There are various failure modes that can affect both SSDs and HDDs. Here is a list of the most common failure modes:

  • Sudden and complete failure, without any specific reason or prior warning. Yearly rate: less than 5% yearly for HDDs in the first 5 years of operation; less than 2% yearly for quality SSDs in the first 10 years of operation.
  • Complete failure in the first 6 months after purchase due to undetectable manufacturing defects. Less than 5% of drives are commonly affected.
  • Failure to correctly read previously written data (uncorrectable read errors). On HDDs, this error mode is commonly caused by a bad sector. On SSDs, this error mode is at least several times more frequent than on HDDs; the common cause is a malfuctioning or overused flash memory block.

The rate of major failures for HDDs are around 3% yearly in the first 5 years, then it rises to approx. 10% yearly until the drive fails.

The rate of major failures for SSDs are around 1% yearly until the total size of written data exceeds the drive's design limit. SSD drive manufacturers commonly state this design limit as TBW (Total Bytes Written).

For SSD drives, the manufacturer's guarantee is void after the drive exceeds the specified TBW limit. After TBW is passed over, the probability of error and probability of failure increase quickly and considerably.

RAID 1 to Increase System Reliability and Availability

RAID (Redundant Array of Inexpensive Drives) can protect stored data from some drive failure modes and error modes. In a RAID 1 array, all data is always written to two separate storage devices; in other words, the data is intentionaly stored redundantly (duplicated). If one of the devices fail, the other device can be used to recover all the data, therefore preventing any data loss.

When a drive in a RAID 1 array fails, the computer should notify the user of the failure. The user should then replace the failed drive with a new drive. The computer then initiates a RAID 1 rebuild procedure, which copies all the data to a new drive. This process is transparent to the user, meaning that the computer can be normally used while RAID 1 array is being rebuilt. When the rebuilding procedure is completed, all the data has been duplicated and the data is again safe in case of a single drive failure.

We recommend using RAID 1 for all the data on SSDs and HDDs that are permanenently attached to a computer.

There are many solutions which provide RAID 1 capabilities.

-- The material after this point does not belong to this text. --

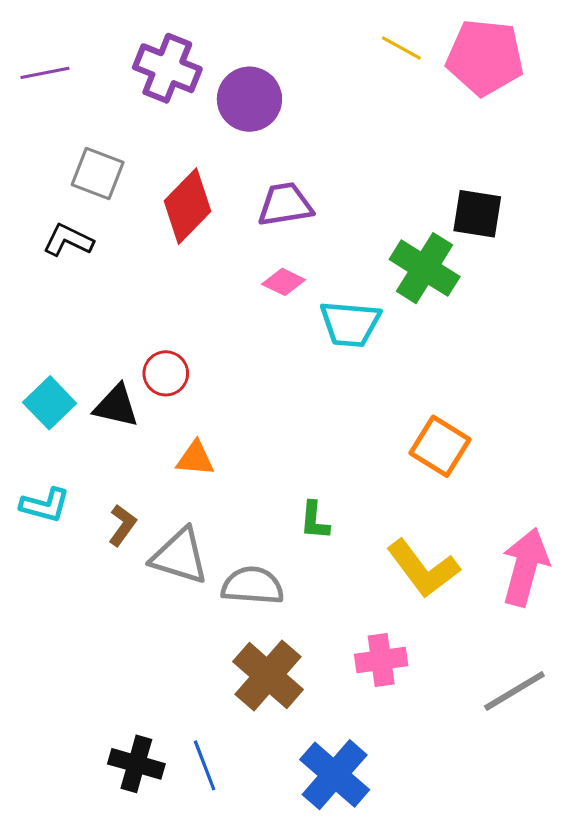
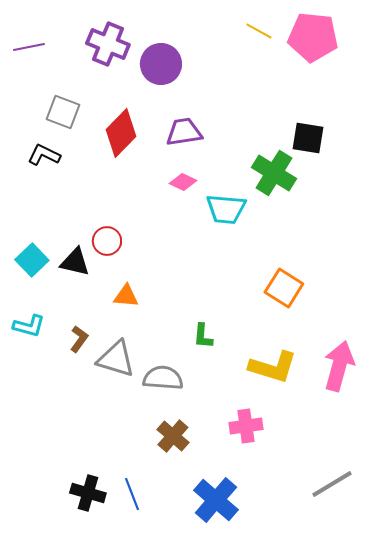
yellow L-shape: (423, 569) -> (273, 367), turned -36
brown cross: (268, 676) -> (173, 436), size x0.7
gray line: (514, 691) -> (332, 484), moved

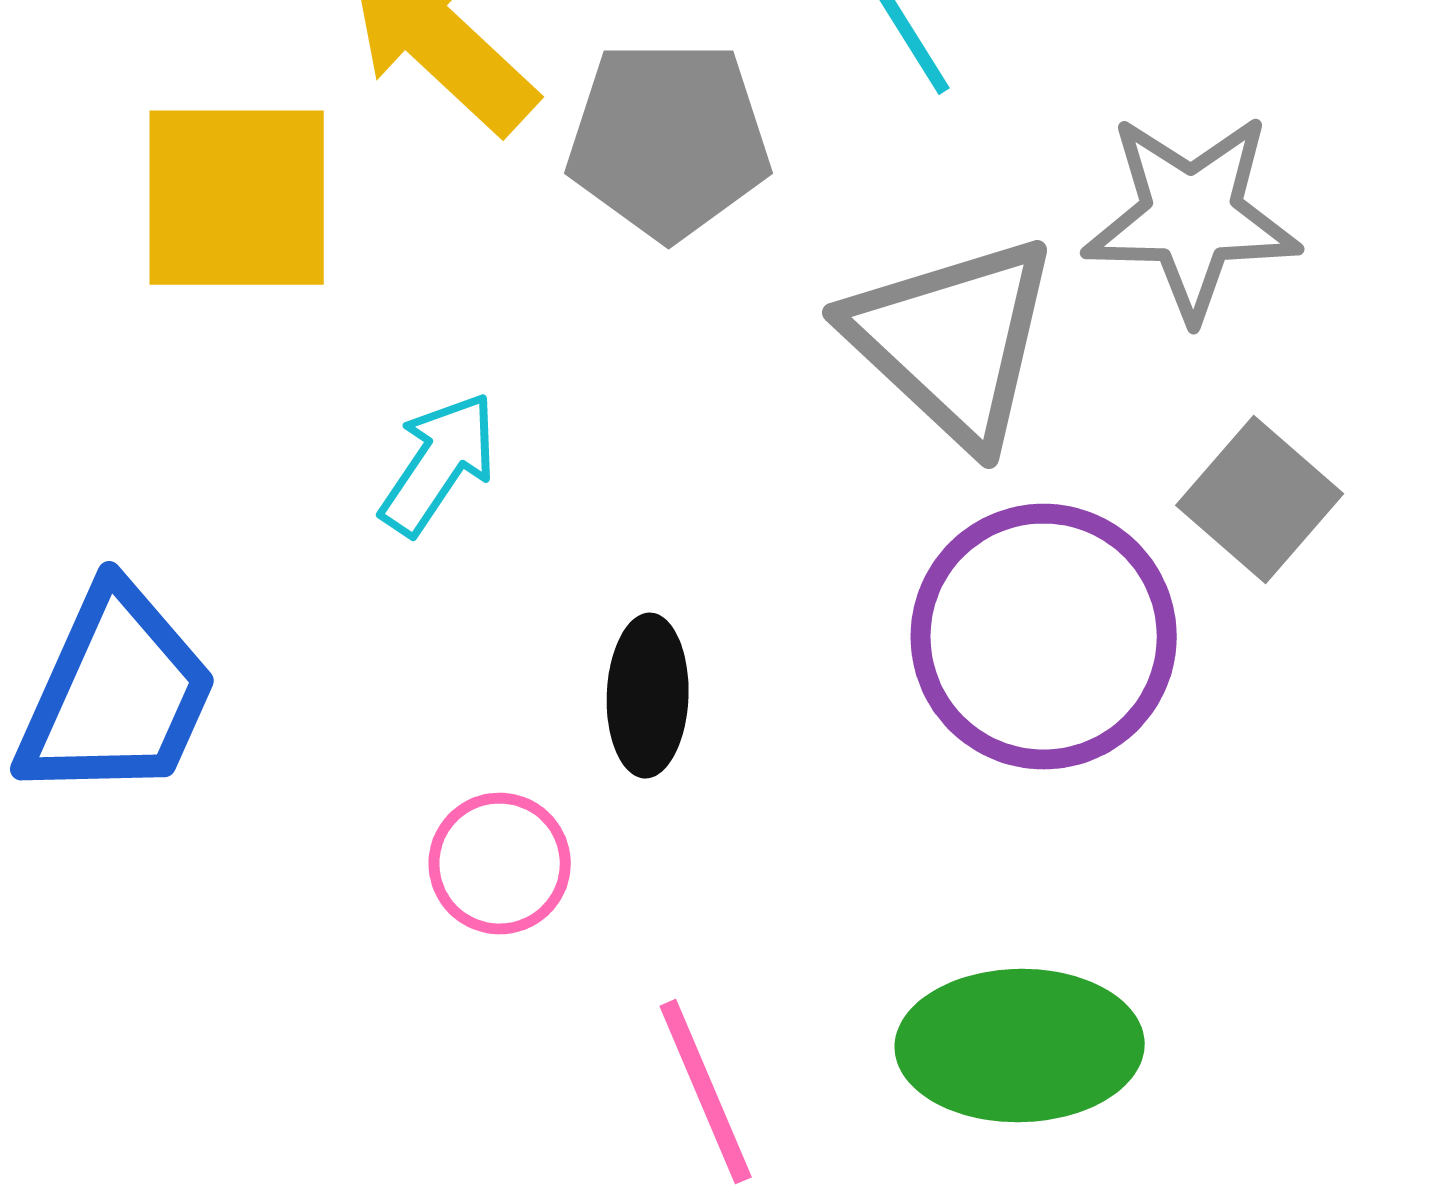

Most computer motherboards have hardware-assisted RAID 1 built in and accessible through UEFI or BIOS. The user needs to setup RAID 1 manually, either through UEFI or BIOS interface, or by using software provided by the motherboard manufacturer.

Alternatively, a RAID 1 software solution can be used. On a Linux-based computer we recommend using the btrfs file system, which provides RAID 1 capabilities through software. The user needs to manualy setup RAID 1 on btrfs.

Note: RAID 1 is NOT backup. RAID 1 protects only against a subset of possible failure modes. For example, RAID 1 can not protect against accidental deletion, viruses, or thunderstrikes, while a regular backup can provide substantial protection in those circumstances. Doing regular backup is more important than employing RAID 1.